**To do**. Please restate the harmonic sum problem starting at "In Chapter \(8,\)" and ending at "does not exist.", changing "left Riemann sum" to "right Riemann sum".

**Excerpted passage**.
——————————

In Chapter \(8,\) we will encounter the harmonic \(\operatorname{sum} 1+\frac{1}{2}+\frac{1}{3}+\cdots+\frac{1}{n} .\) Use a left Riemann sum to approximate \(\int_{1}^{n+1} \frac{d x}{x}(\) with unit spacing between the grid points) to show that \(1+\frac{1}{2}+\frac{1}{3}+\cdots+\frac{1}{n}>\ln (n+1) .\) Use this fact to conclude that \(\lim _{n \rightarrow \infty}\left(1+\frac{1}{2}+\frac{1}{3}+\cdots+\frac{1}{n}\right)\) does not exist.

——————————

(Stored records)
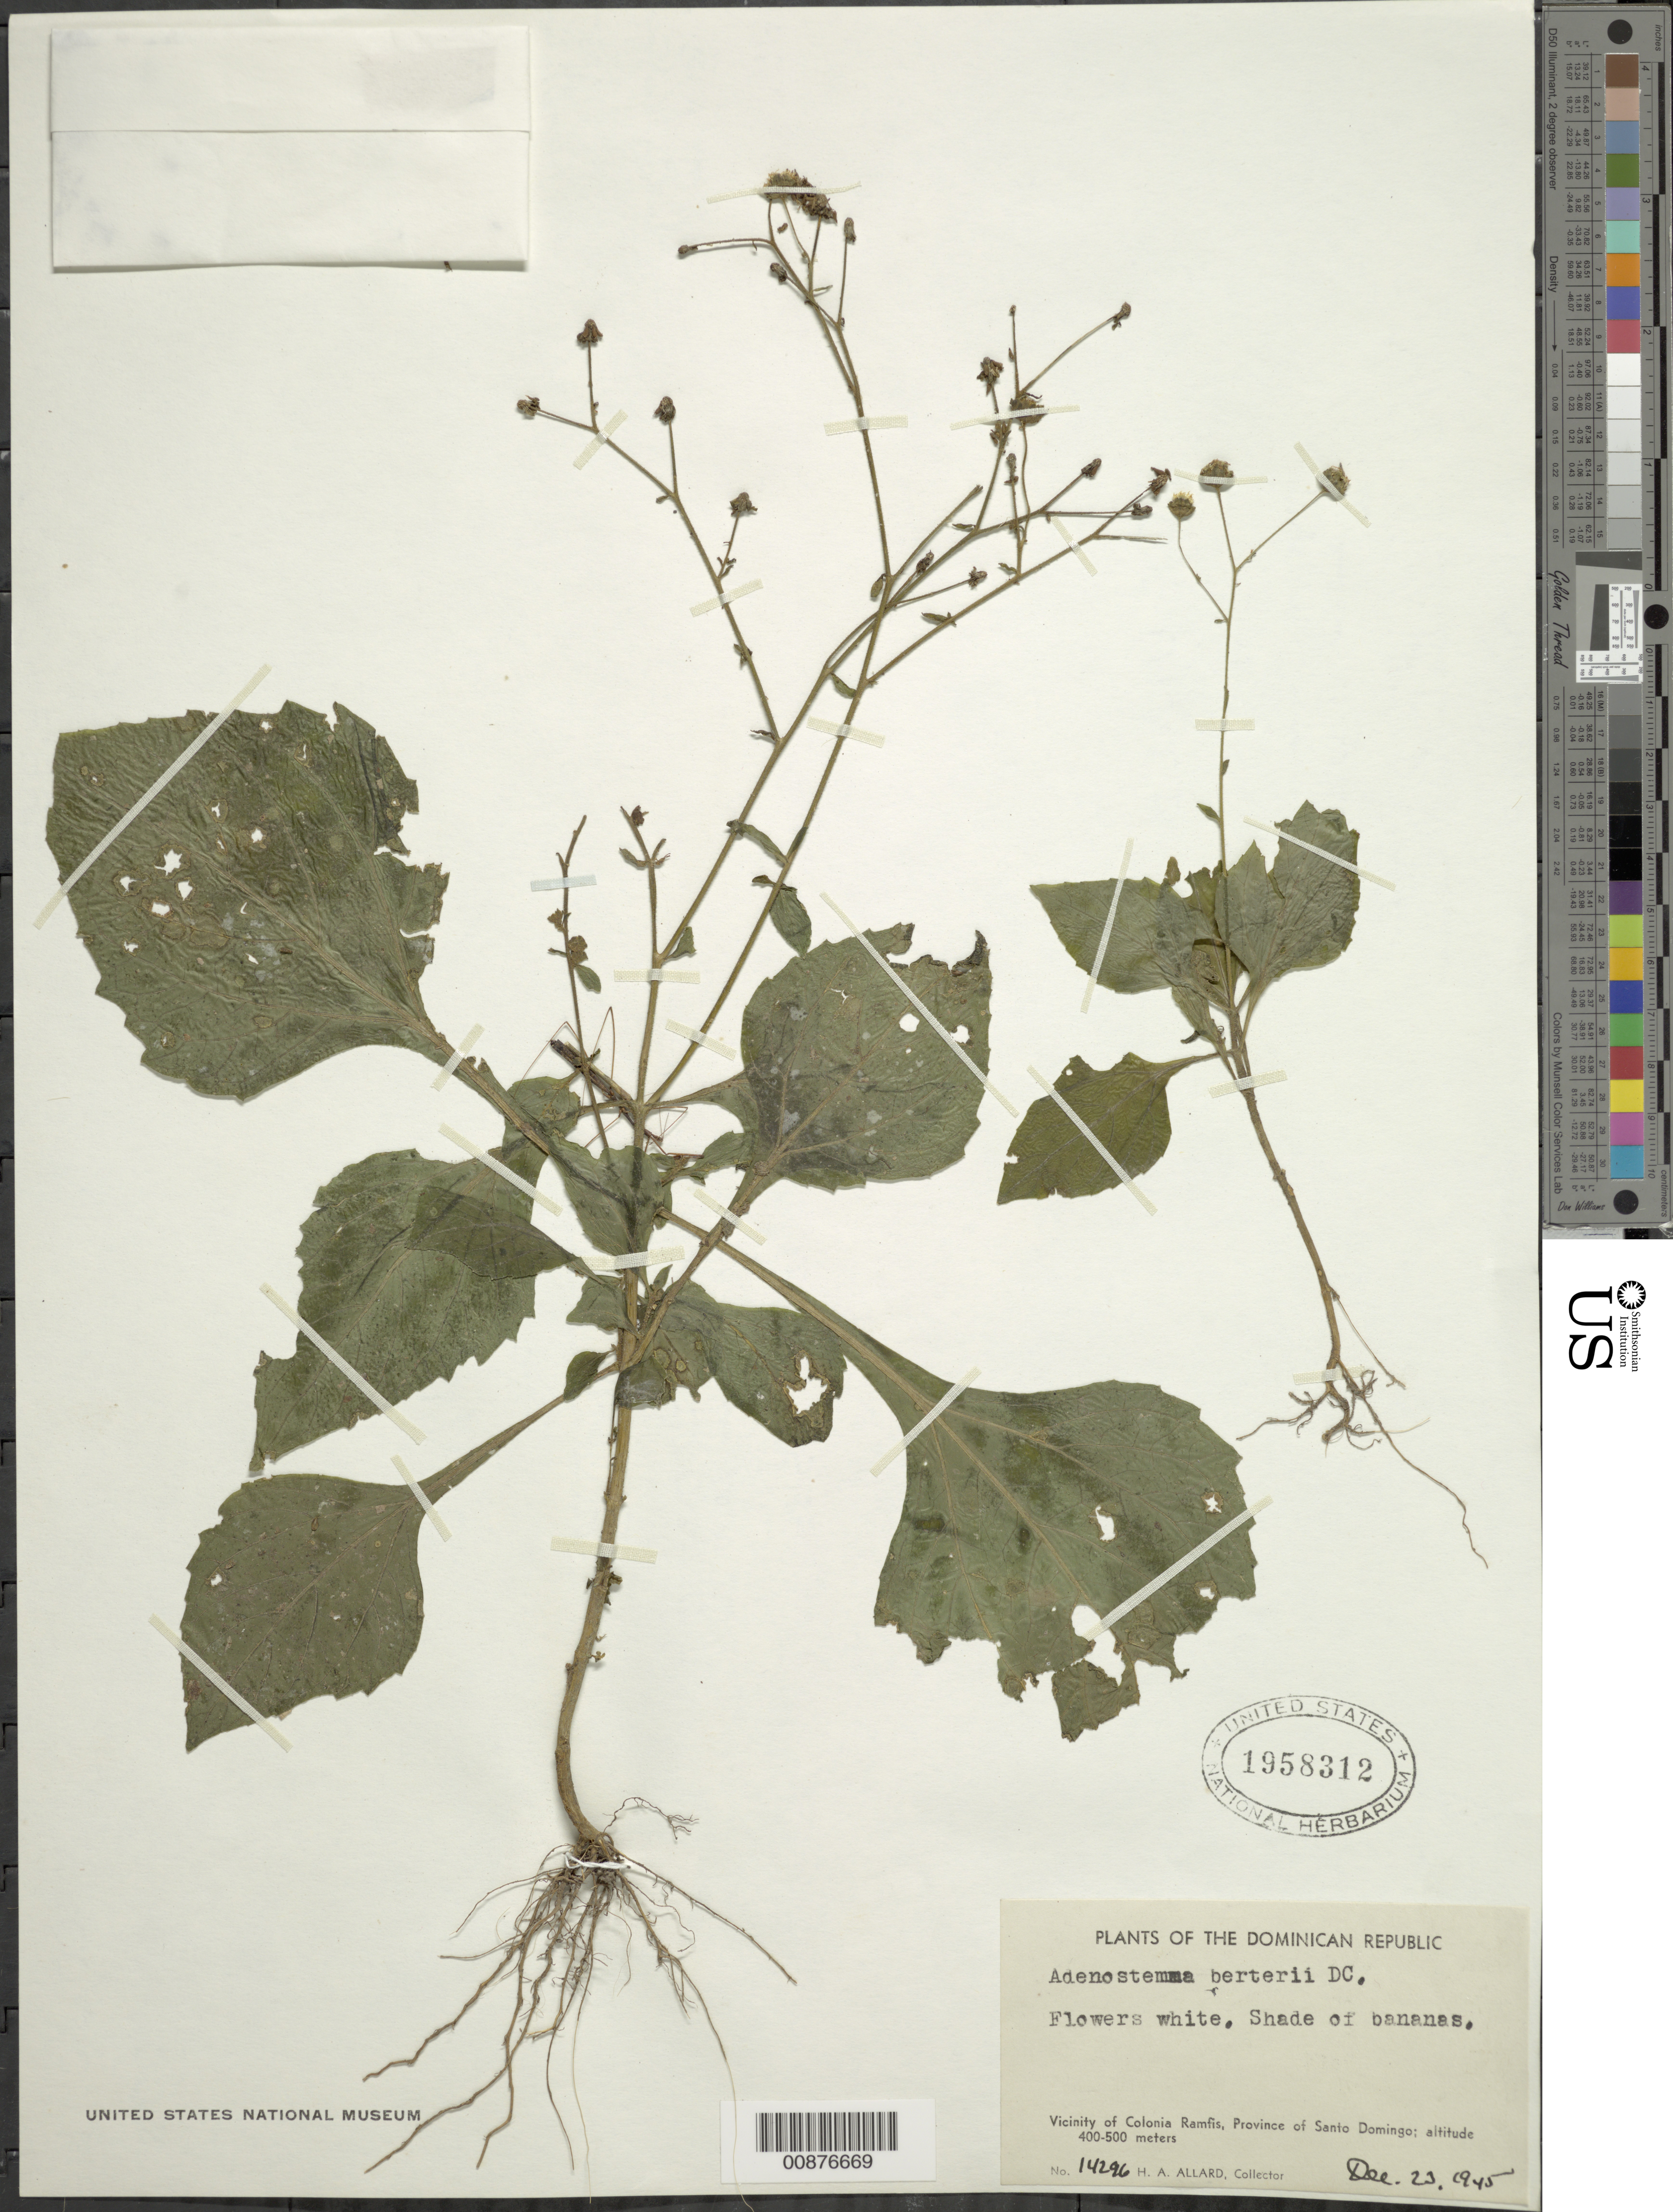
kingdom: Plantae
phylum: Tracheophyta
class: Magnoliopsida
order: Asterales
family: Asteraceae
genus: Adenostemma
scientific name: Adenostemma berteroi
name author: DC.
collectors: H. A. Allard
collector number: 14296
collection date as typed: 23 Dec 1945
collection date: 1945-12-23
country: Dominican Republic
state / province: San Cristóbal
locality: Vicinity of Colonia Ramfis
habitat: In shade of banana trees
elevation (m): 400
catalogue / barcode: US 1958312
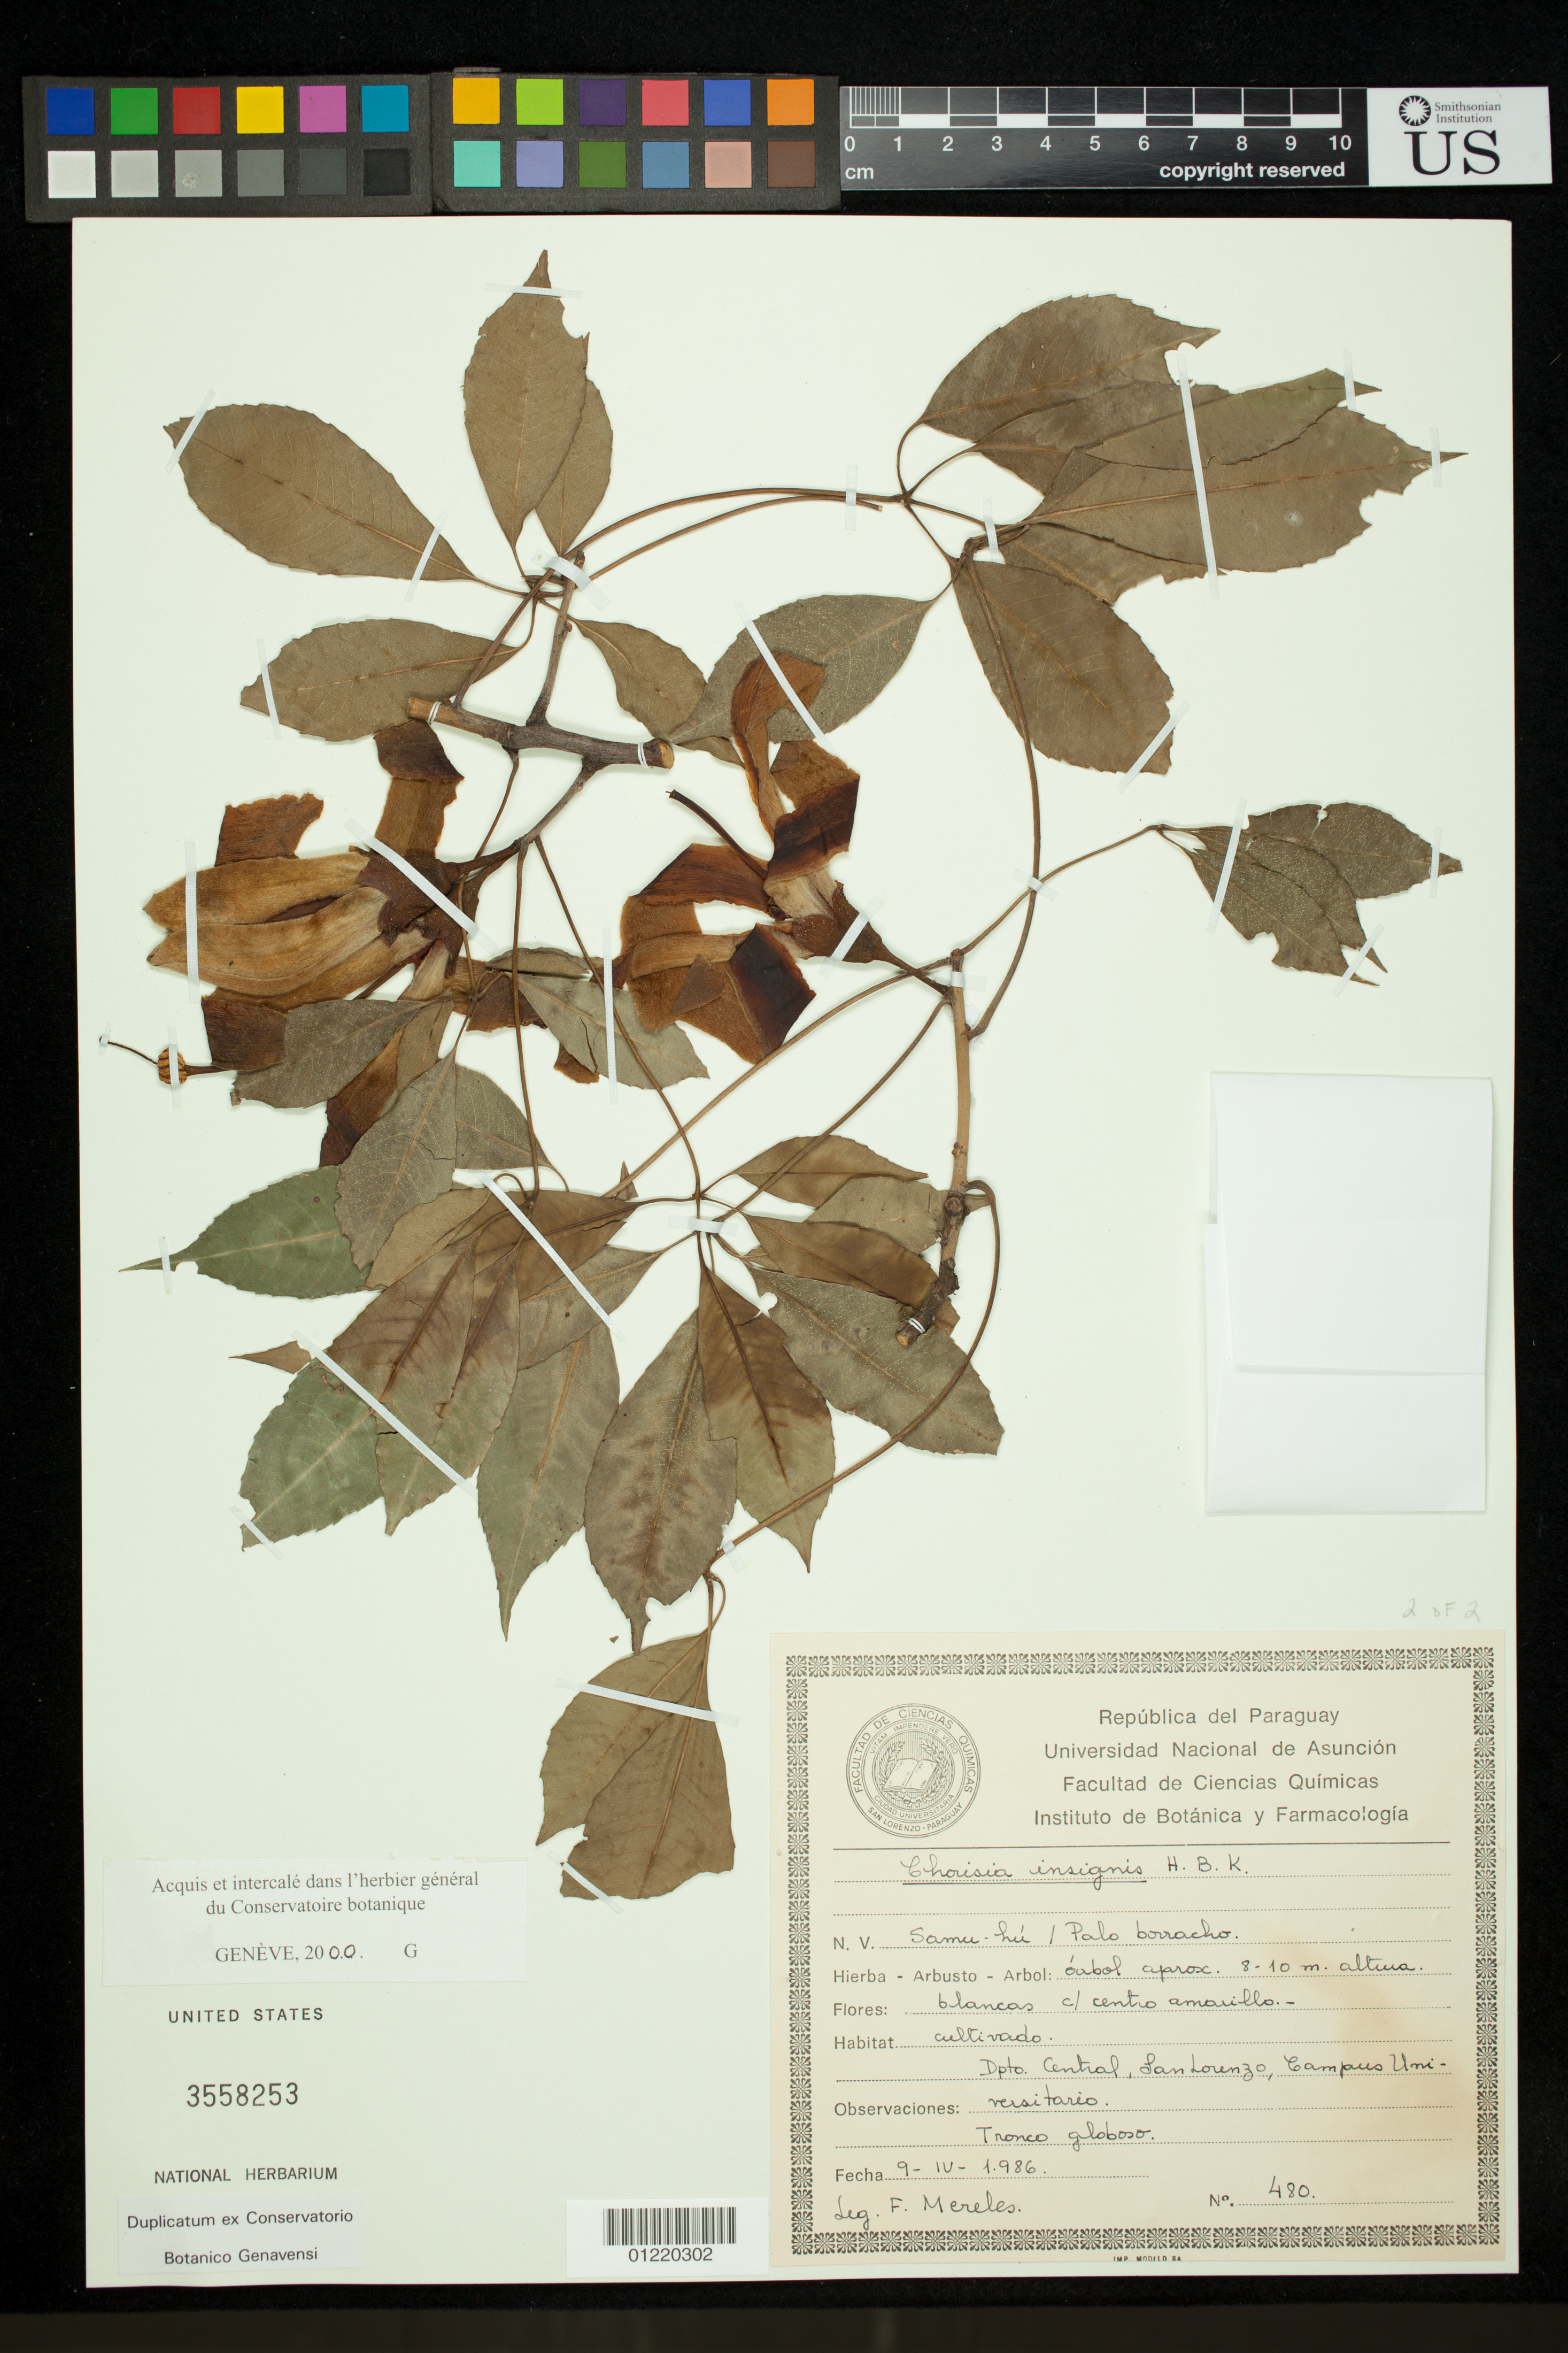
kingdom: Plantae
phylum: Tracheophyta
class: Magnoliopsida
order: Malvales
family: Malvaceae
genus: Ceiba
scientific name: Ceiba speciosa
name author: (A. St.-Hil.) Ravenna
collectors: F. Mereles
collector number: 480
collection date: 1986-04-09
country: Paraguay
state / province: Central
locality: San Lorenzo, Campus Uni.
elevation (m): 8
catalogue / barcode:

——————————

**Answer to this task**.
In Chapter \(8,\) we will encounter the harmonic \(\operatorname{sum} 1+\frac{1}{2}+\frac{1}{3}+\cdots+\frac{1}{n} .\) Use a right Riemann sum to approximate \(\int_{1}^{n+1} \frac{d x}{x}(\) with unit spacing between the grid points) to show that \(1+\frac{1}{2}+\frac{1}{3}+\cdots+\frac{1}{n}>\ln (n+1) .\) Use this fact to conclude that \(\lim _{n \rightarrow \infty}\left(1+\frac{1}{2}+\frac{1}{3}+\cdots+\frac{1}{n}\right)\) does not exist.